PROBLEM DETAILS
Write out the whole listing exactly; no images belong in it.

DATA FOR THE TASK

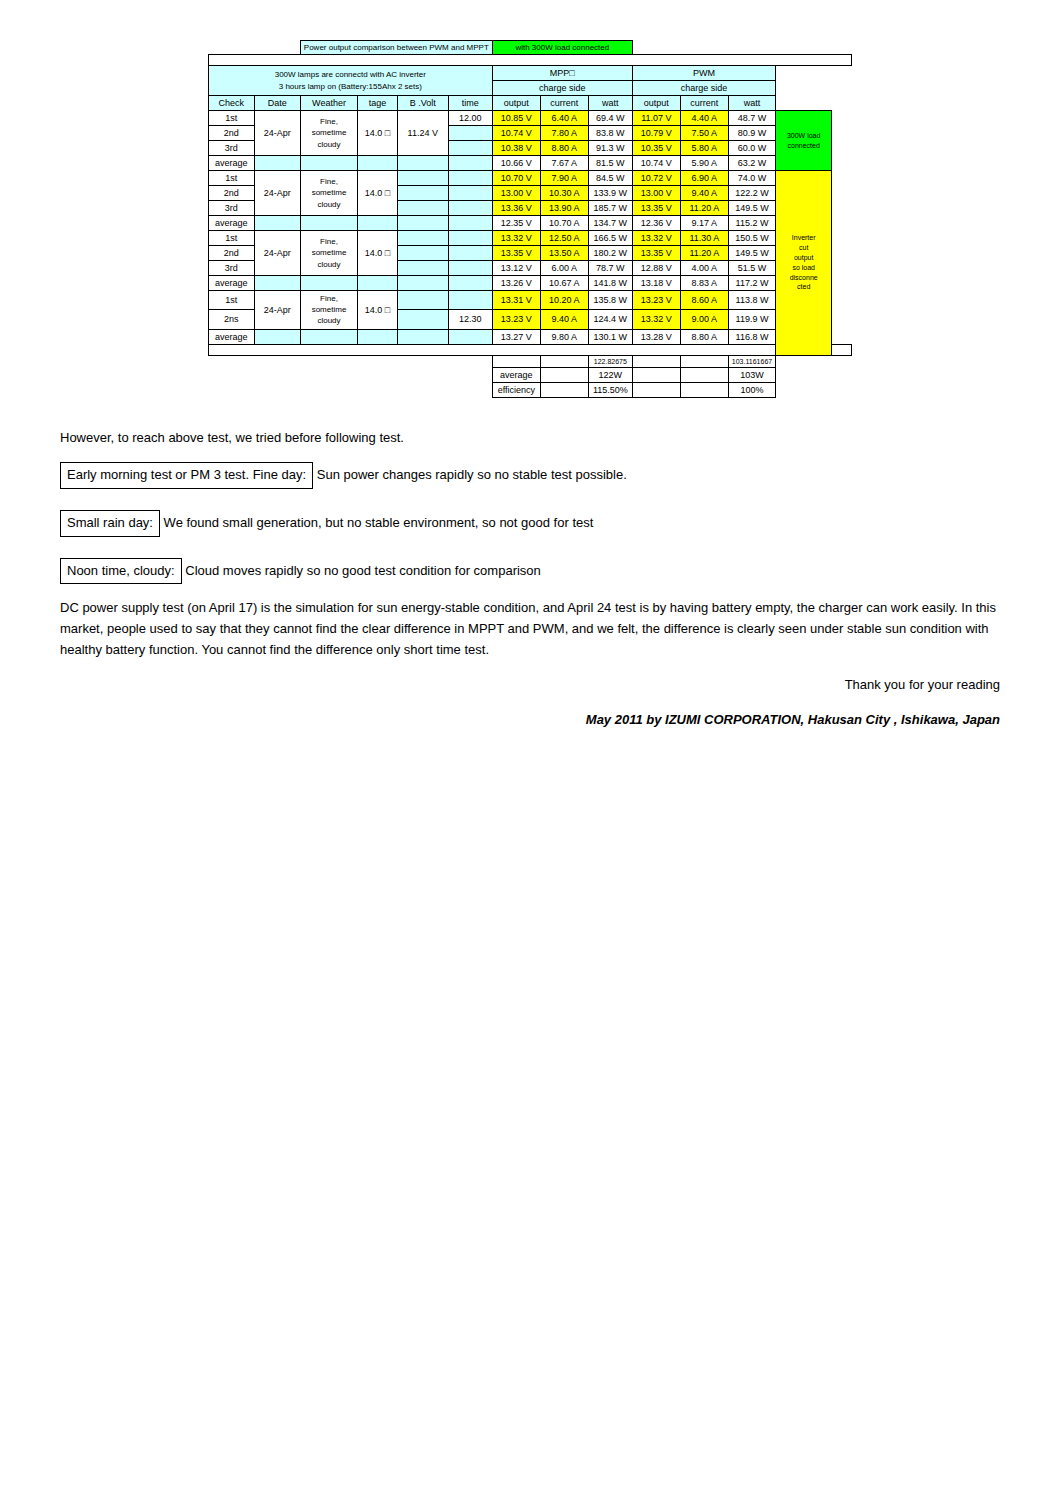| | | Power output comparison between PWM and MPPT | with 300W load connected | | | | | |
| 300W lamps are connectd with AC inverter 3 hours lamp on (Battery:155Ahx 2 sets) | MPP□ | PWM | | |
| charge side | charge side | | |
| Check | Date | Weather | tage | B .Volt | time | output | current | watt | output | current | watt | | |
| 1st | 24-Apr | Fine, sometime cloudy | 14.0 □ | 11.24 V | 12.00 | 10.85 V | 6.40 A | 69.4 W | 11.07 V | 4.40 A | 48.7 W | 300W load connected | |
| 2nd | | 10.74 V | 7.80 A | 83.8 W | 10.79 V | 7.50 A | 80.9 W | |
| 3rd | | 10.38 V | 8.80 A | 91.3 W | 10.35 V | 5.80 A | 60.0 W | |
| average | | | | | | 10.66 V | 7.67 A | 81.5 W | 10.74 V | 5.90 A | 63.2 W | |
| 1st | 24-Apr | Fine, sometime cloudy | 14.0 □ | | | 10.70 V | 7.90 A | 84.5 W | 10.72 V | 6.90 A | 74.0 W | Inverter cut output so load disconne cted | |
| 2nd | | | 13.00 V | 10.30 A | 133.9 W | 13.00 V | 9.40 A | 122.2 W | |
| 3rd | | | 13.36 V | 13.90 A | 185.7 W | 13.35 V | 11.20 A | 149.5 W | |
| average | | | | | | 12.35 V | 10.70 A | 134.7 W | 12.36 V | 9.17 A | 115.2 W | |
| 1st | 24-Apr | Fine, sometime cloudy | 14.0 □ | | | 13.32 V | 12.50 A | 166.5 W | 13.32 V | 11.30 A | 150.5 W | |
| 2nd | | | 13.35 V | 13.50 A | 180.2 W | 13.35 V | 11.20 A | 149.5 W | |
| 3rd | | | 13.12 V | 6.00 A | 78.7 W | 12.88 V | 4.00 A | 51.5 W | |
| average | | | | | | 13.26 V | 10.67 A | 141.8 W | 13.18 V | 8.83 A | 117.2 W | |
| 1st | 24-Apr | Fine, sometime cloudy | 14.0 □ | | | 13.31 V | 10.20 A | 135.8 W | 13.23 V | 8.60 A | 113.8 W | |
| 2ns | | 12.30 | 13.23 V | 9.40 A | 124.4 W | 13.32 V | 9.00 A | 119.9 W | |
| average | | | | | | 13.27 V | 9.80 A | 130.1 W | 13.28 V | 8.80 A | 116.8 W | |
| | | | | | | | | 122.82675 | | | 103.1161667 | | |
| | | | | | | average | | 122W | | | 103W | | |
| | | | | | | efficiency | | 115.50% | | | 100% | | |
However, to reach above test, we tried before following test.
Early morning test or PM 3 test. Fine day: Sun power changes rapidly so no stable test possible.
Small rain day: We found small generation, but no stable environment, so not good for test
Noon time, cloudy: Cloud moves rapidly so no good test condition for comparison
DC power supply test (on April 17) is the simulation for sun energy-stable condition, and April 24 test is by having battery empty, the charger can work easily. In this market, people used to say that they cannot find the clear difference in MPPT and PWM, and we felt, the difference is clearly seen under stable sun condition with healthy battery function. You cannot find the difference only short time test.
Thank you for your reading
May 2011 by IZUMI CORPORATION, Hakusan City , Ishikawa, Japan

WORKED SOLUTION
| | | Power output comparison between PWM and MPPT | with 300W load connected | | | | | |
| 300W lamps are connectd with AC inverter 3 hours lamp on (Battery:155Ahx 2 sets) | MPP□ | PWM | | |
| charge side | charge side | | |
| Check | Date | Weather | tage | B .Volt | time | output | current | watt | output | current | watt | | |
| 1st | 24-Apr | Fine, sometime cloudy | 14.0 □ | 11.24 V | 12.00 | 10.85 V | 6.40 A | 69.4 W | 11.07 V | 4.40 A | 48.7 W | 300W load connected | |
| 2nd | | 10.74 V | 7.80 A | 83.8 W | 10.79 V | 7.50 A | 80.9 W | |
| 3rd | | 10.38 V | 8.80 A | 91.3 W | 10.35 V | 5.80 A | 60.0 W | |
| average | | | | | | 10.66 V | 7.67 A | 81.5 W | 10.74 V | 5.90 A | 63.2 W | |
| 1st | 24-Apr | Fine, sometime cloudy | 14.0 □ | | | 10.70 V | 7.90 A | 84.5 W | 10.72 V | 6.90 A | 74.0 W | Inverter cut output so load disconne cted | |
| 2nd | | | 13.00 V | 10.30 A | 133.9 W | 13.00 V | 9.40 A | 122.2 W | |
| 3rd | | | 13.36 V | 13.90 A | 185.7 W | 13.35 V | 11.20 A | 149.5 W | |
| average | | | | | | 12.35 V | 10.70 A | 134.7 W | 12.36 V | 9.17 A | 115.2 W | |
| 1st | 24-Apr | Fine, sometime cloudy | 14.0 □ | | | 13.32 V | 12.50 A | 166.5 W | 13.32 V | 11.30 A | 150.5 W | |
| 2nd | | | 13.35 V | 13.50 A | 180.2 W | 13.35 V | 11.20 A | 149.5 W | |
| 3rd | | | 13.12 V | 6.00 A | 78.7 W | 12.88 V | 4.00 A | 51.5 W | |
| average | | | | | | 13.26 V | 10.67 A | 141.8 W | 13.18 V | 8.83 A | 117.2 W | |
| 1st | 24-Apr | Fine, sometime cloudy | 14.0 □ | | | 13.31 V | 10.20 A | 135.8 W | 13.23 V | 8.60 A | 113.8 W | |
| 2ns | | 12.30 | 13.23 V | 9.40 A | 124.4 W | 13.32 V | 9.00 A | 119.9 W | |
| average | | | | | | 13.27 V | 9.80 A | 130.1 W | 13.28 V | 8.80 A | 116.8 W | |
| | | | | | | | | 122.82675 | | | 103.1161667 | | |
| | | | | | | average | | 122W | | | 103W | | |
| | | | | | | efficiency | | 115.50% | | | 100% | | |
However, to reach above test, we tried before following test.
Early morning test or PM 3 test. Fine day: Sun power changes rapidly so no stable test possible.
Small rain day: We found small generation, but no stable environment, so not good for test
Noon time, cloudy: Cloud moves rapidly so no good test condition for comparison
DC power supply test (on April 17) is the simulation for sun energy-stable condition, and April 24 test is by having battery empty, the charger can work easily. In this market, people used to say that they cannot find the clear difference in MPPT and PWM, and we felt, the difference is clearly seen under stable sun condition with healthy battery function. You cannot find the difference only short time test.
Thank you for your reading
May 2011 by IZUMI CORPORATION, Hakusan City , Ishikawa, Japan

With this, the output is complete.